Convert the lines of the records beginning with the line containing "Document page, 1241x1754 pixels." and continuing through the line containing "Identify the document", both included, into a JSON list of strings, one string per line, with blank lines omitted.

---- Material provided

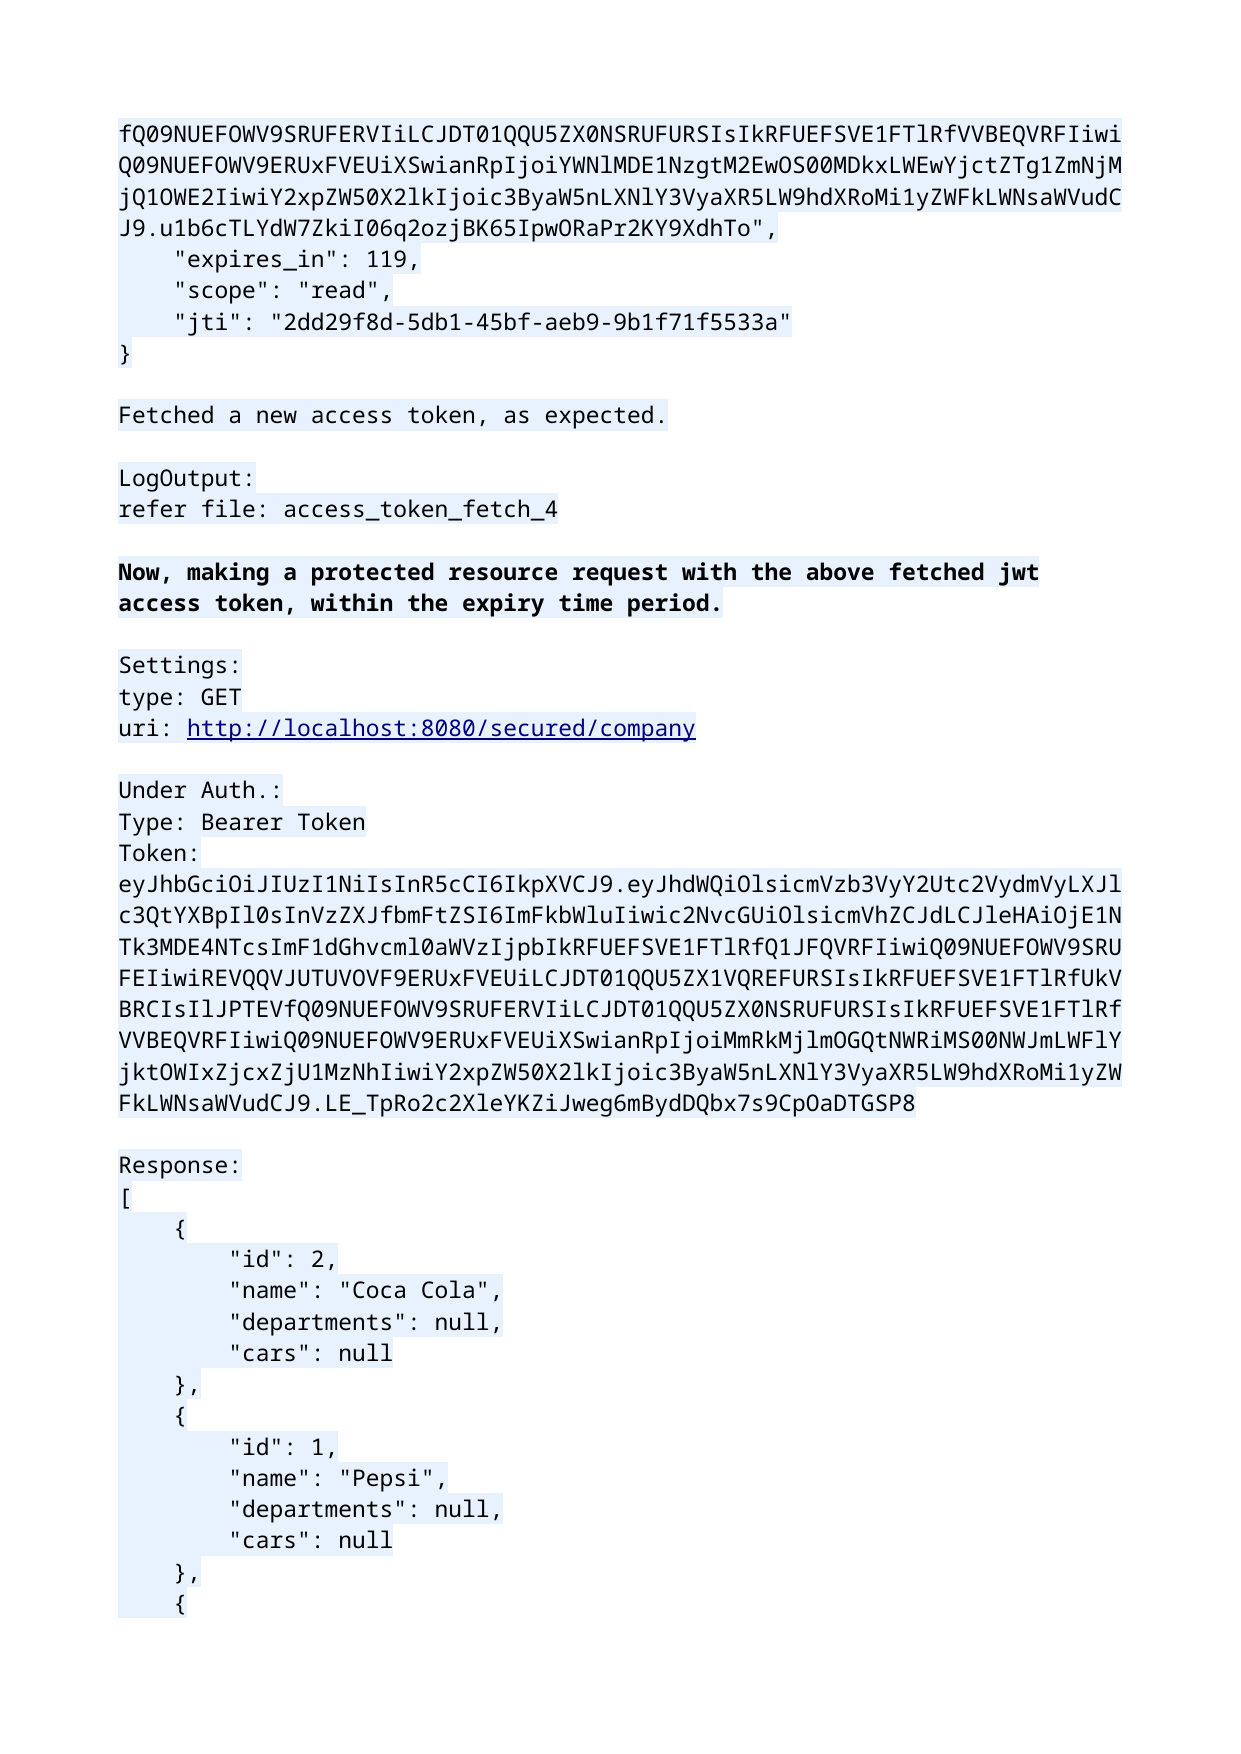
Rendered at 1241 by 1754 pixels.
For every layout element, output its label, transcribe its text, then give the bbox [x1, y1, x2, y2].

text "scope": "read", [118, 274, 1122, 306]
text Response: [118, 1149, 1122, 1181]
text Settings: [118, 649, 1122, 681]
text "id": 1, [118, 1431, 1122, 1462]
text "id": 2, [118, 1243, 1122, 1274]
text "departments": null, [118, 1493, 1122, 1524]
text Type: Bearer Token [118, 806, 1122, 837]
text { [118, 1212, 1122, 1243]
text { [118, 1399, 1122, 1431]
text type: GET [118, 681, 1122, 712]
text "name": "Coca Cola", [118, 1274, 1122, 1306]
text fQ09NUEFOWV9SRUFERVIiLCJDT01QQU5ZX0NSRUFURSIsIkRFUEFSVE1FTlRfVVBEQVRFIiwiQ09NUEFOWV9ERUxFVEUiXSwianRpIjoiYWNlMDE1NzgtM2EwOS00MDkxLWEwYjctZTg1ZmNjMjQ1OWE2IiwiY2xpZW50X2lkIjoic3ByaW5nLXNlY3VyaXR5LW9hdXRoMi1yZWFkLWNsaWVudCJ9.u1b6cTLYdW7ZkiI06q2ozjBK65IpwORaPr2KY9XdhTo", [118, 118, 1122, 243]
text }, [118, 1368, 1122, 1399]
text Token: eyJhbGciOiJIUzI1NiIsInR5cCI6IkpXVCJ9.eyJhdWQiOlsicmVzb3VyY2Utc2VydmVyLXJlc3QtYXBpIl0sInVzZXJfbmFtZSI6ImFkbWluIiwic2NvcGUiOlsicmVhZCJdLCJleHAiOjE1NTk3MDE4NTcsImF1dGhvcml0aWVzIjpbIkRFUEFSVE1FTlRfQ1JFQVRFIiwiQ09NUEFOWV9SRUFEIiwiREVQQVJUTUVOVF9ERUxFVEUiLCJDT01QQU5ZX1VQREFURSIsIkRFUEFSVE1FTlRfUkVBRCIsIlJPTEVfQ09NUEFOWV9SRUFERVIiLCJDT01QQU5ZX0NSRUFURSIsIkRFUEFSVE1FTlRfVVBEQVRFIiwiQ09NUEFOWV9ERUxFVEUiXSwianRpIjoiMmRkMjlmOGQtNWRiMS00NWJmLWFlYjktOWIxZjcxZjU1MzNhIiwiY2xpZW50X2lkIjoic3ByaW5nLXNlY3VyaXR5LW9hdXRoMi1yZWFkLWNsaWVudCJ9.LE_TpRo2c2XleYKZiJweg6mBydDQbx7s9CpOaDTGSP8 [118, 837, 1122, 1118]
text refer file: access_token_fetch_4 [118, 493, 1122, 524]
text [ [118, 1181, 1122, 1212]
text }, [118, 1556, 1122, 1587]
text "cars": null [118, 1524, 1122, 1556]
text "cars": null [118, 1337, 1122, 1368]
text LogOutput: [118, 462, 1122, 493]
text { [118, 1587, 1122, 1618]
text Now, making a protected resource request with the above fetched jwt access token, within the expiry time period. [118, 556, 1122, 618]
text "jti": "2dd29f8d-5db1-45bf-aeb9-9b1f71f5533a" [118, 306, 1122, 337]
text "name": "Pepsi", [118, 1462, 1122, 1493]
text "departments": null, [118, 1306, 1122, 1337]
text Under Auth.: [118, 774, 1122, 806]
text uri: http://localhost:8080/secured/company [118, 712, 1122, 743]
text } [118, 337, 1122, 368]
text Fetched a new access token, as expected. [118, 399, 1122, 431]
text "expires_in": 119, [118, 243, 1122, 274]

--------
---- Material provided

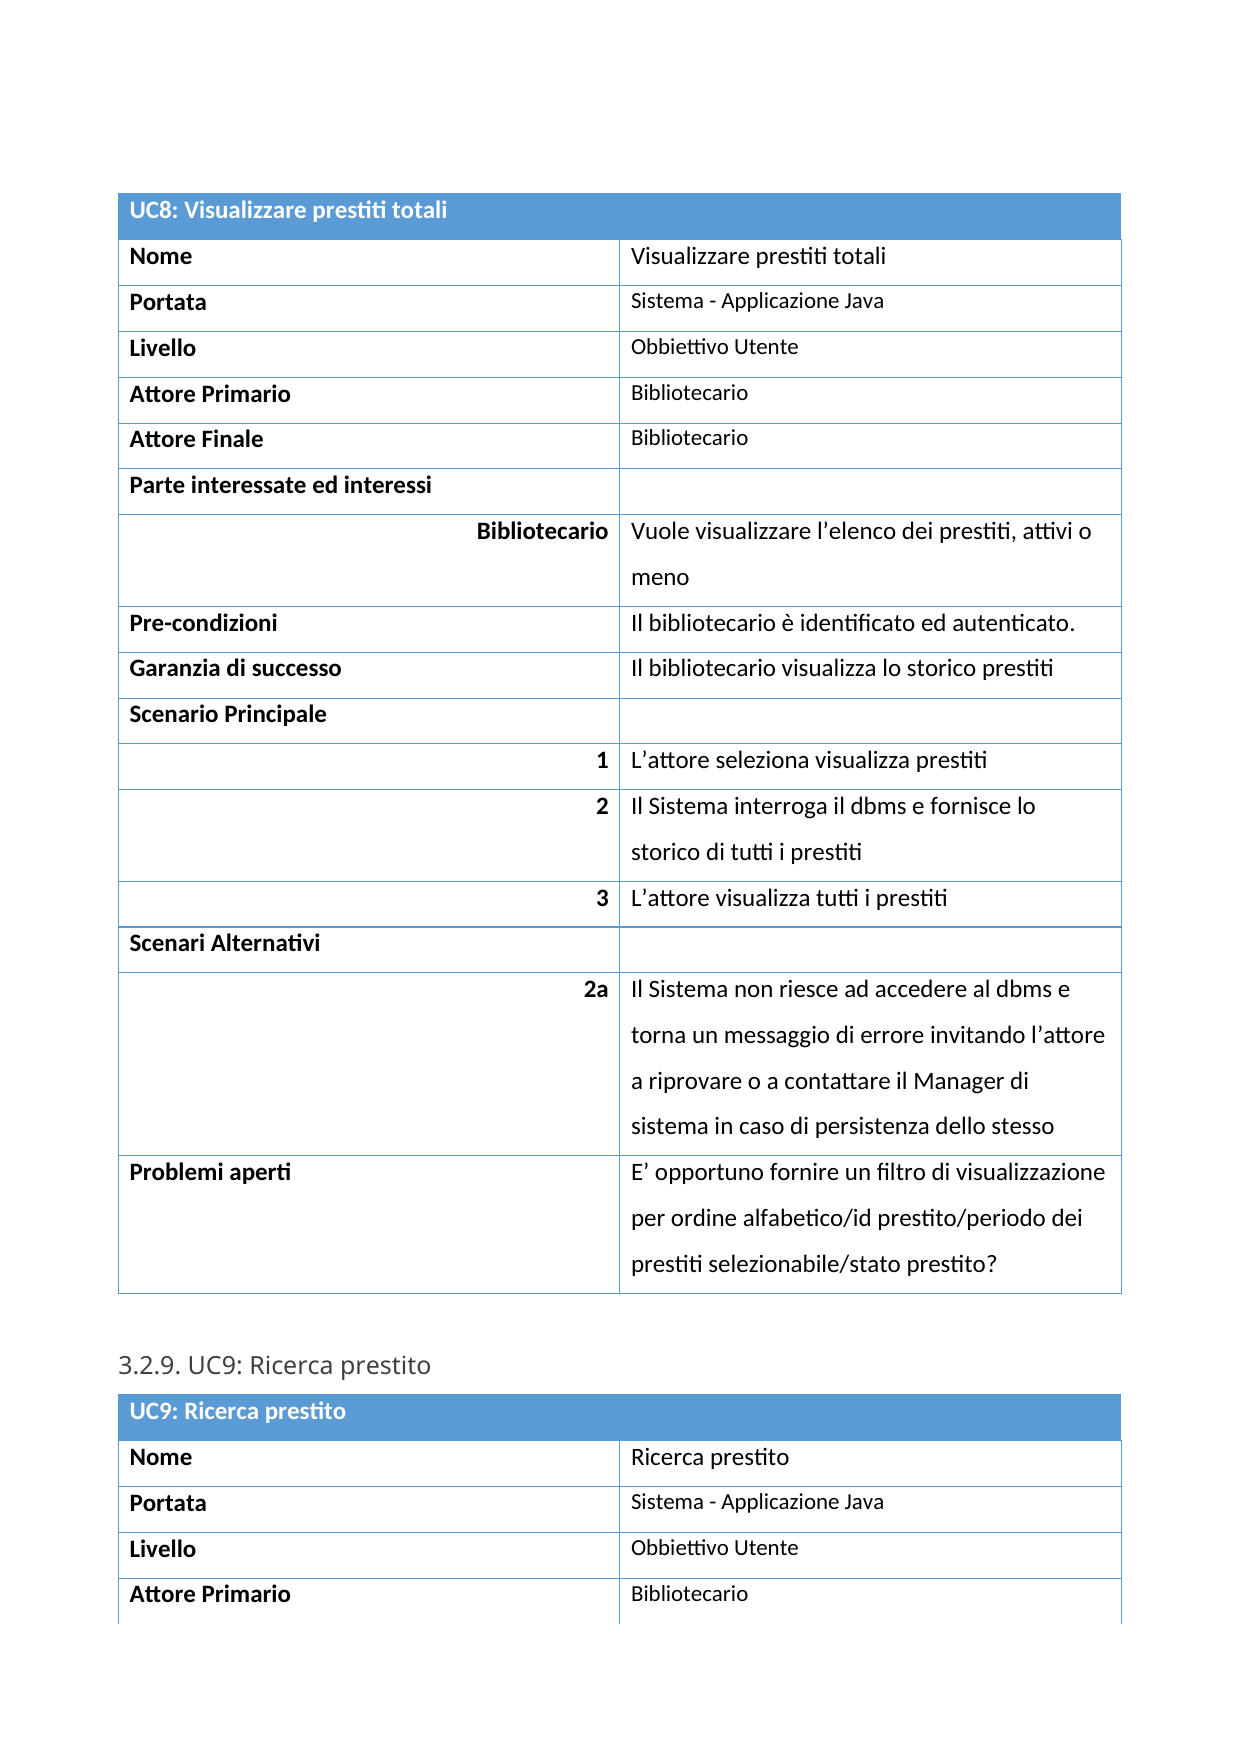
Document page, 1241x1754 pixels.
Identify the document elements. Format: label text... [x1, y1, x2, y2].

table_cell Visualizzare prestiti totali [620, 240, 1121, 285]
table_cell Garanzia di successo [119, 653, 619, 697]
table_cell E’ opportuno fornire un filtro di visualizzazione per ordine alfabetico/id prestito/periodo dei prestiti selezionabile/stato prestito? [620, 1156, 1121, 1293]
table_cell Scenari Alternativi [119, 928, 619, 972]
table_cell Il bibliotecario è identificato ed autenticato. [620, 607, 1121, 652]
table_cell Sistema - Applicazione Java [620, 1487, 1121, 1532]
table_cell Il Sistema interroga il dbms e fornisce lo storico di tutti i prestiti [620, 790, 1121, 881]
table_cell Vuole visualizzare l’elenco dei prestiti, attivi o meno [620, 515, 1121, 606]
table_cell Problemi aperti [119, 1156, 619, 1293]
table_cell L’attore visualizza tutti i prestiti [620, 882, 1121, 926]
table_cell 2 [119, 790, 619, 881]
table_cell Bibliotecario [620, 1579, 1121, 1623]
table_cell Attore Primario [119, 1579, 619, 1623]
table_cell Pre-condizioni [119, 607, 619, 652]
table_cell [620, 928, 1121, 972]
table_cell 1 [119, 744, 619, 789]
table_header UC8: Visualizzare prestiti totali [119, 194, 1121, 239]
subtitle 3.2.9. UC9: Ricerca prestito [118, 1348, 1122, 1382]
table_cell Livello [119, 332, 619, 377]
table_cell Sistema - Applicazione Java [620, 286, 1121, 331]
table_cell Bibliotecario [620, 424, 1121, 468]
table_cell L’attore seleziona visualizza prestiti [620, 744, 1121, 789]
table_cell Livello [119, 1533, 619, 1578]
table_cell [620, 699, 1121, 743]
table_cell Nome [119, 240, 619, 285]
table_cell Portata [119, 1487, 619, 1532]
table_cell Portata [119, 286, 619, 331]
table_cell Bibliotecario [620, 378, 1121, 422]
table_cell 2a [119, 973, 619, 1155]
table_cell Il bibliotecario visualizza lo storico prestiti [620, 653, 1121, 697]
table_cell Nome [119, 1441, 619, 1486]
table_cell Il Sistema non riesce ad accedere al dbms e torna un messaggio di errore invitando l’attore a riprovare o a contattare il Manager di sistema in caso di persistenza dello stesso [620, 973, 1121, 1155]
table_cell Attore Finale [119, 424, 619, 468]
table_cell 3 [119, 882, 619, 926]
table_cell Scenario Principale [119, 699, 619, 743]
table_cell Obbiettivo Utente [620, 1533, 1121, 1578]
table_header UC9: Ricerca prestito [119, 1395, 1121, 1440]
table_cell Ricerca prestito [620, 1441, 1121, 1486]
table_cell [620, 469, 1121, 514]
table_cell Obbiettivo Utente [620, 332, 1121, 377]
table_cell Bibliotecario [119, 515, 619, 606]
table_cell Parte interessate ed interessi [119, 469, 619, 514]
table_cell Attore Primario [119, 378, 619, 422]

--------
---- Material provided

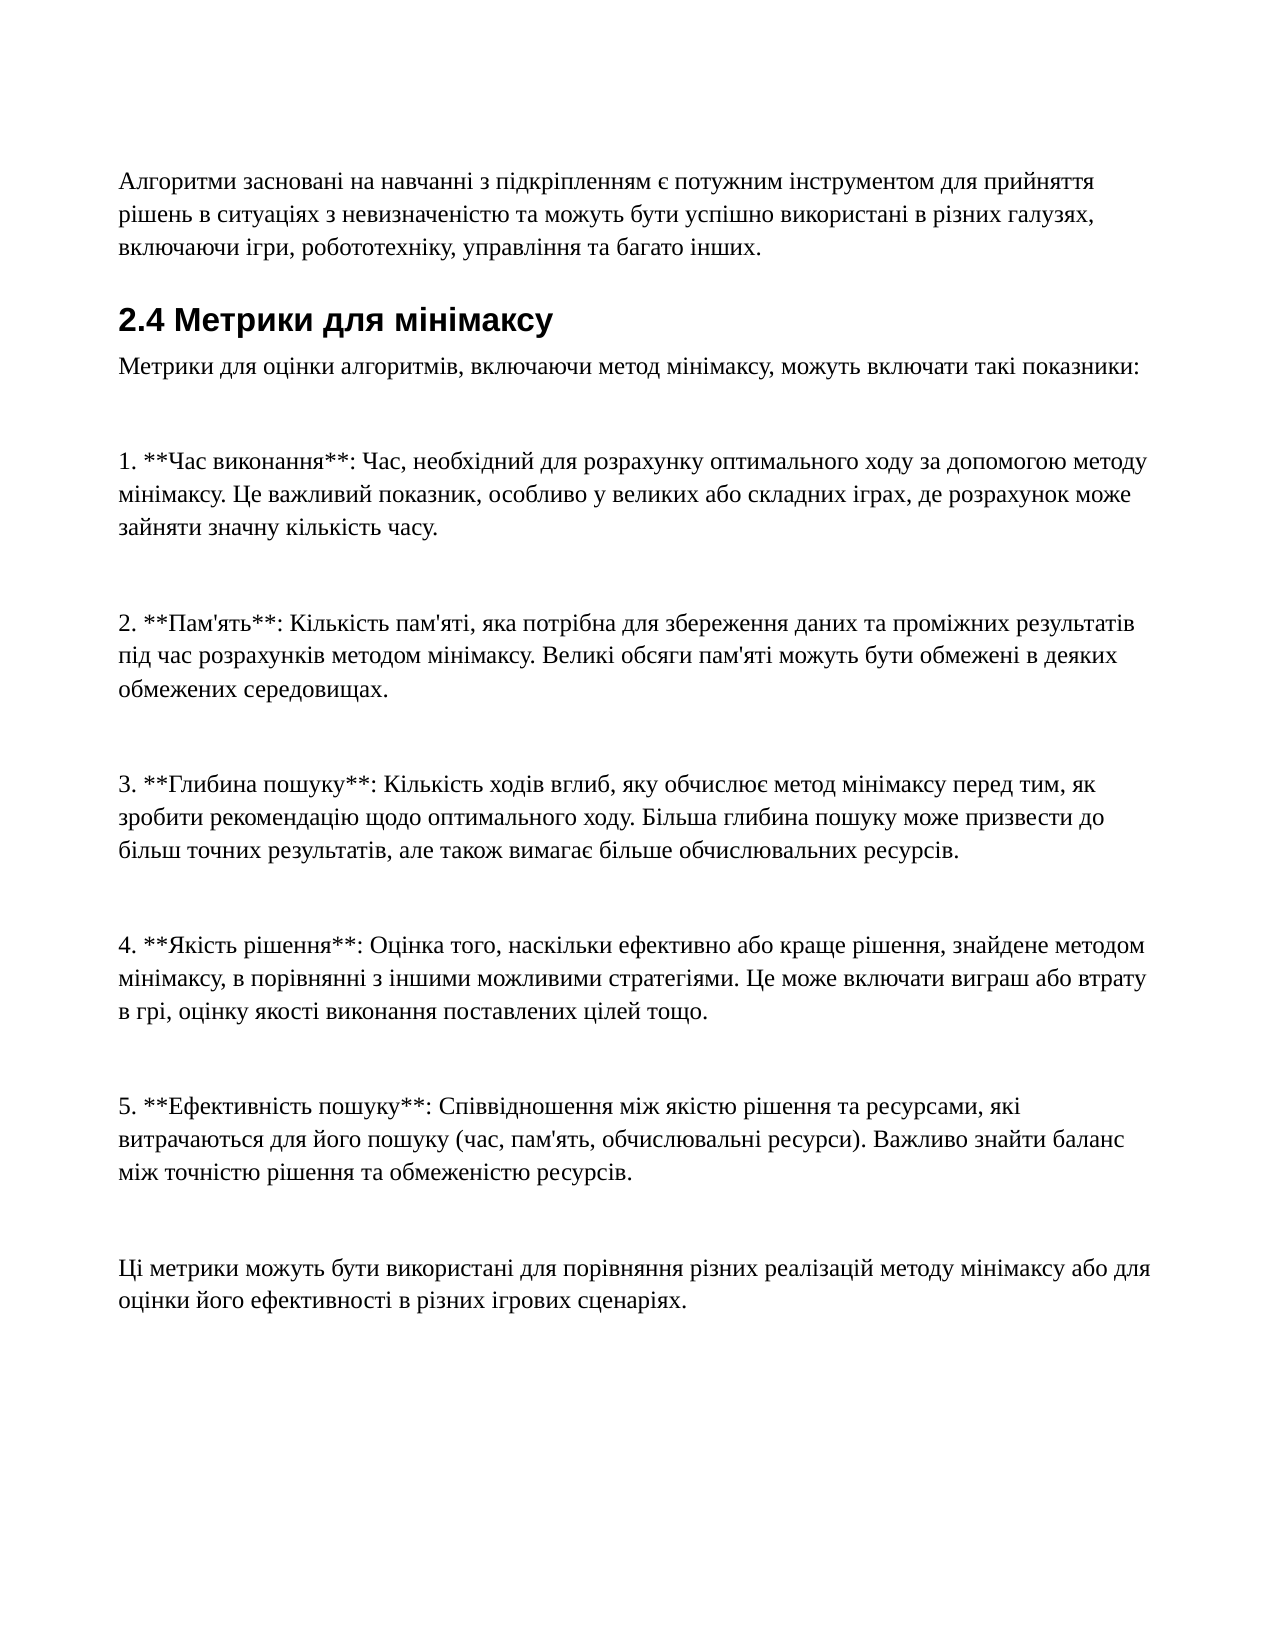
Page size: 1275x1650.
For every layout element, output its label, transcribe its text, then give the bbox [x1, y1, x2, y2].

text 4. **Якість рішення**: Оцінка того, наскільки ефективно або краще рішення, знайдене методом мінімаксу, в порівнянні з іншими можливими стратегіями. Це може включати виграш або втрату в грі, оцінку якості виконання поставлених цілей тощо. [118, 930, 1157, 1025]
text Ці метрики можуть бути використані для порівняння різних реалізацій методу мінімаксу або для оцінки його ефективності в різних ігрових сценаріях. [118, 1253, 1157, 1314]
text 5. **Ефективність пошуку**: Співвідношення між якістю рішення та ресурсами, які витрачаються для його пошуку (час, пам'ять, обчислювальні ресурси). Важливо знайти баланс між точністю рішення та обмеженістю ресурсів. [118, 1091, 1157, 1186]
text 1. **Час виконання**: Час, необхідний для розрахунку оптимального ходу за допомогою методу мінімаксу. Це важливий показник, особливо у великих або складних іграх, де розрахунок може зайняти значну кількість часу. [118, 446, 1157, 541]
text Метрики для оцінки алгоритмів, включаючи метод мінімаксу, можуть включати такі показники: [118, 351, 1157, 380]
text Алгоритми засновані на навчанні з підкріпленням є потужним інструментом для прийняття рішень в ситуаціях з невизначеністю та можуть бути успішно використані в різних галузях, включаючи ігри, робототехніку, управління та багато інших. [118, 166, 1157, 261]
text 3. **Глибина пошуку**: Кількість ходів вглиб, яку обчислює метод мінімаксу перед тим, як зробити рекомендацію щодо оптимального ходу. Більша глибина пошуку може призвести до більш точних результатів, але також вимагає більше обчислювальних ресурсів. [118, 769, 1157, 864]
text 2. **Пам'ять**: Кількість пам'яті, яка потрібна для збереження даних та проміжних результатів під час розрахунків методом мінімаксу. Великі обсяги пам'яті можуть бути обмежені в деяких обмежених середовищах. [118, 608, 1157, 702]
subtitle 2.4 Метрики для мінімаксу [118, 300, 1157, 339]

--------

Solution to this problem:
[
  "Document page, 1241x1754 pixels.",
  "Identify the document elements. Format: label text... [x1, y1, x2, y2]."
]